With that, she would have left them, but they detained her, and with many soothing words and kind entreaties, besought her to consider what she did, and above all to repose more freely upon them, and say what weighed so sorely on her mind. Finding her deaf to their persuasions, Mr Haredale suggested, as a last resource, that she should confide in Emma, of whom, as a young person and one of her own sex, she might stand in less dread than of himself. From this proposal, however, she recoiled with the same indescribable repugnance she had manifested when they met. The utmost that could be wrung from her was, a promise that she would receive Mr Haredale at her own house next evening, and in the mean time reconsider her determination and their dissuasions—though any change on her part, as she told them, was quite hopeless. This condition made at last, they reluctantly suffered her to depart, since she would neither eat nor drink within the house; and she, and Barnaby, and Grip, accordingly went out as they had come, by the private stair and garden-gate; seeing and being seen of no one by the way.
It was remarkable in the raven that during the whole interview he had kept his eye on his book with exactly the air of a very sly human rascal, who, under the mask of pretending to read hard, was listening to everything. He still appeared to have the conversation very strongly in his mind, for although, when they were alone again, he issued orders for the instant preparation of innumerable kettles for purposes of tea, he was thoughtful, and rather seemed to do so from an abstract sense of duty, than with any regard to making himself agreeable, or being what is commonly called good company.
They were to return by the coach.

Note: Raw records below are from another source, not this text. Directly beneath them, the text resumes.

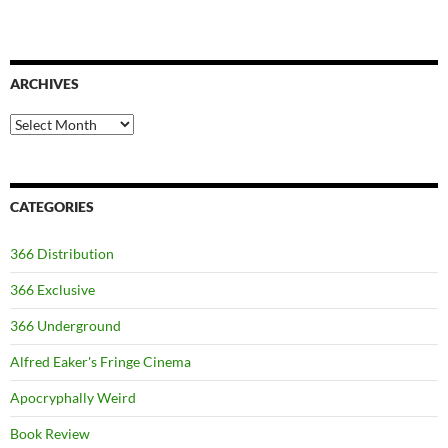
ARCHIVES
Archives
CATEGORIES
366 Distribution
366 Exclusive
366 Underground
Alfred Eaker's Fringe Cinema
Apocryphally Weird
Book Review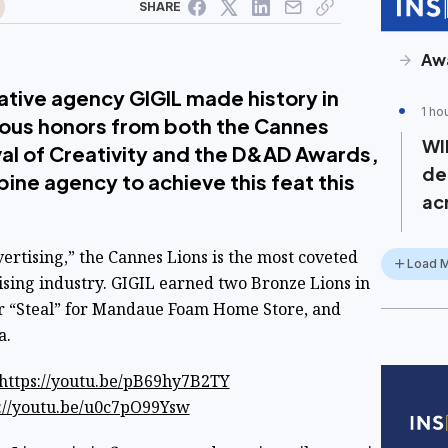
SHARE
Aw
ative agency GIGIL made history in
1 ho
ious honors from both the Cannes
WI
ival of Creativity and the D&AD Awards,
de
ine agency to achieve this feat this
ac
ertising,” the Cannes Lions is the most coveted
Load 
ising industry. GIGIL earned two Bronze Lions in
r “Steal” for Mandaue Foam Home Store, and
a.
https://youtu.be/pB69hy7B2TY
://youtu.be/u0c7pO99Ysw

As there was an interval of full two hours before it started, and they needed rest and some refreshment, Barnaby begged hard for a visit to the Maypole. But his mother, who had no wish to be recognised by any of those who had known her long ago, and who feared besides that Mr Haredale might, on second thoughts, despatch some messenger to that place of entertainment in quest of her, proposed to wait in the churchyard instead. As it was easy for Barnaby to buy and carry thither such humble viands as they required, he cheerfully assented, and in the churchyard they sat down to take their frugal dinner.
Here again, the raven was in a highly reflective state; walking up and down when he had dined, with an air of elderly complacency which was strongly suggestive of his having his hands under his coat-tails; and appearing to read the tombstones with a very critical taste. Sometimes, after a long inspection of an epitaph, he would strop his beak upon the grave to which it referred, and cry in his hoarse tones, “I'm a devil, I'm a devil, I'm a devil!” but whether he addressed his observations to any supposed person below, or merely threw them off as a general remark, is matter of uncertainty.
It was a quiet pretty spot, but a sad one for Barnaby's mother; for Mr Reuben Haredale lay there, and near the vault in which his ashes rested, was a stone to the memory of her own husband, with a brief inscription recording how and when he had lost his life. She sat here, thoughtful and apart, until their time was out, and the distant horn told that the coach was coming.